— Your objective —
An exact retyping of all lines below is the answer; pictures do not belong in it.

— Source material —
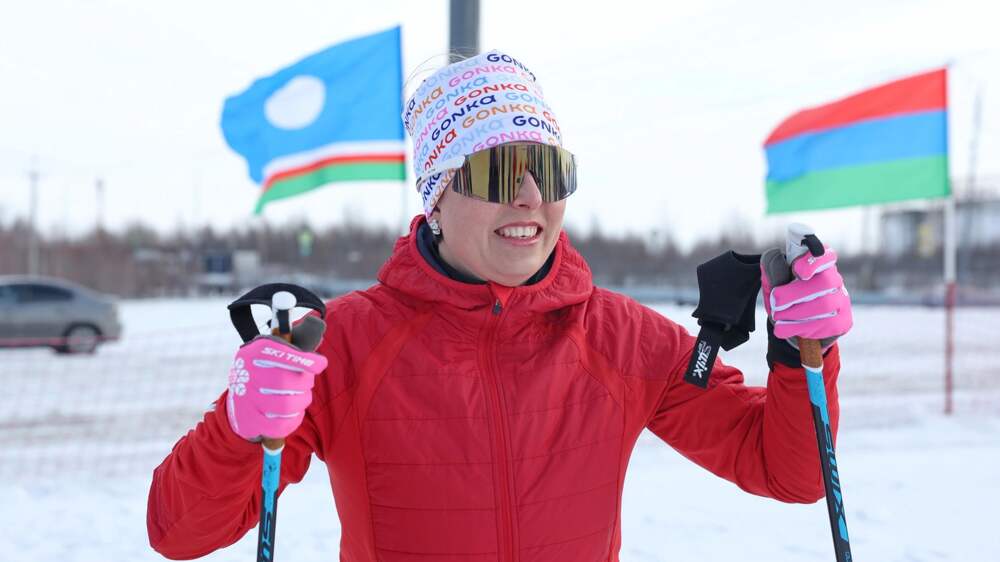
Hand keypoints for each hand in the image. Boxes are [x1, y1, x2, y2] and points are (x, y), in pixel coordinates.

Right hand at [225, 315, 327, 441]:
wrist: (240, 405)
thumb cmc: (269, 373)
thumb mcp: (277, 352)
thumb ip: (298, 340)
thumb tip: (318, 324)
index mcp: (256, 351)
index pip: (282, 354)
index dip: (305, 360)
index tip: (320, 364)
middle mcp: (247, 373)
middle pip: (287, 381)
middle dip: (304, 383)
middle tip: (305, 383)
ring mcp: (245, 399)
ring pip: (287, 405)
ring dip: (300, 402)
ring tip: (298, 398)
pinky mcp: (249, 421)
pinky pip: (281, 425)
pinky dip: (291, 421)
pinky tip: (290, 415)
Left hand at [760, 245, 851, 348]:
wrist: (798, 325)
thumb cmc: (786, 297)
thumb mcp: (774, 282)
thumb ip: (773, 269)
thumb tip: (775, 257)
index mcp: (820, 265)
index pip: (826, 255)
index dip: (814, 261)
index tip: (797, 270)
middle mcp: (835, 280)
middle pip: (825, 282)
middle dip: (795, 293)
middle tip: (776, 301)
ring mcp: (841, 301)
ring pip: (825, 304)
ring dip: (795, 312)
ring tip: (777, 316)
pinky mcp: (841, 322)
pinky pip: (823, 324)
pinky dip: (797, 327)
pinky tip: (782, 328)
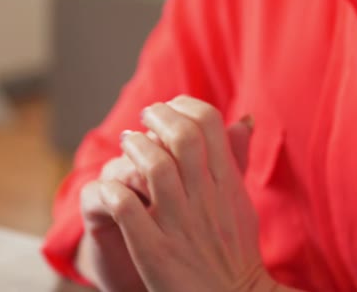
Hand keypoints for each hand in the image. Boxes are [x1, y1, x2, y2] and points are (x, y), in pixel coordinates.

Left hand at [99, 95, 273, 291]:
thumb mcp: (242, 201)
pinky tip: (113, 186)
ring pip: (154, 166)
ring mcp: (180, 225)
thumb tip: (243, 117)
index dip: (184, 105)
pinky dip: (116, 189)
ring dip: (135, 147)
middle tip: (144, 118)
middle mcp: (206, 200)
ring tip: (127, 142)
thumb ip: (237, 159)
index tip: (169, 108)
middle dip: (158, 117)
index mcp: (228, 185)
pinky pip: (126, 207)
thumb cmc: (234, 249)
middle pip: (182, 137)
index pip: (209, 124)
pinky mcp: (155, 250)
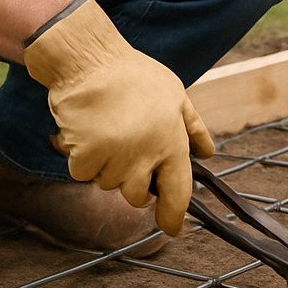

— Output —
Hand keypoints for each hand in the image. Boxes are [x1, y1, x2, y2] and points are (x, y), in pixel coordinates.

Right hand at [225, 315, 327, 441]:
wrist: (240, 405)
thumb cmc: (269, 373)
thumb mcp: (277, 352)
thumb ip: (298, 340)
thumb tip: (318, 324)
index mcp: (256, 351)
index pip: (282, 354)
index dip: (305, 360)
index tip: (320, 364)
middle mcp: (247, 373)
middle pip: (287, 381)
middle dip: (304, 383)
middle tip: (305, 383)
ring mcp: (245, 399)
ring pip: (287, 405)
ring dip: (300, 402)
ring tip: (298, 398)
pinky mcp: (249, 421)
pinky pip: (281, 425)
pinky dip: (291, 421)
pinky tip: (290, 415)
Left hand at [760, 245, 851, 348]:
wrist: (798, 325)
thumb cmc: (786, 297)
thumb mcp: (774, 282)
thumb ip: (773, 269)
thumb tip: (775, 257)
index mcp: (820, 265)
index pip: (826, 255)
index dip: (814, 261)
index tip: (797, 270)
middle mcp: (835, 280)
middle pip: (825, 282)
middle dip: (795, 293)
middle tip: (776, 301)
ring mcp: (841, 301)
ring pip: (825, 304)
ring dip: (795, 312)
ring tip: (777, 316)
pinky mcp: (841, 322)
pinky pip: (823, 324)
pinky dip: (797, 327)
pinky tip: (782, 328)
Hand keypoints for each hand in the image. Boxes are [x1, y1, x2, y2] and points are (x, y), in pixel coordinates.

Left hand at [99, 95, 273, 291]:
thumb mcp: (242, 201)
pinky tip: (113, 186)
ring pip: (154, 166)
ring mcp: (180, 225)
thumb tip: (243, 117)
index dip: (184, 105)
pinky dip: (116, 189)
ring dip: (135, 147)
middle tip: (144, 118)
middle mcp: (206, 200)
ring tip: (127, 142)
thumb ip: (237, 159)
index tip: (169, 108)
middle dip: (158, 117)
index mcp: (228, 185)
pinky pip: (126, 207)
thumb cmc: (234, 249)
middle pip: (182, 137)
index pip: (209, 124)
pinky mcp: (155, 250)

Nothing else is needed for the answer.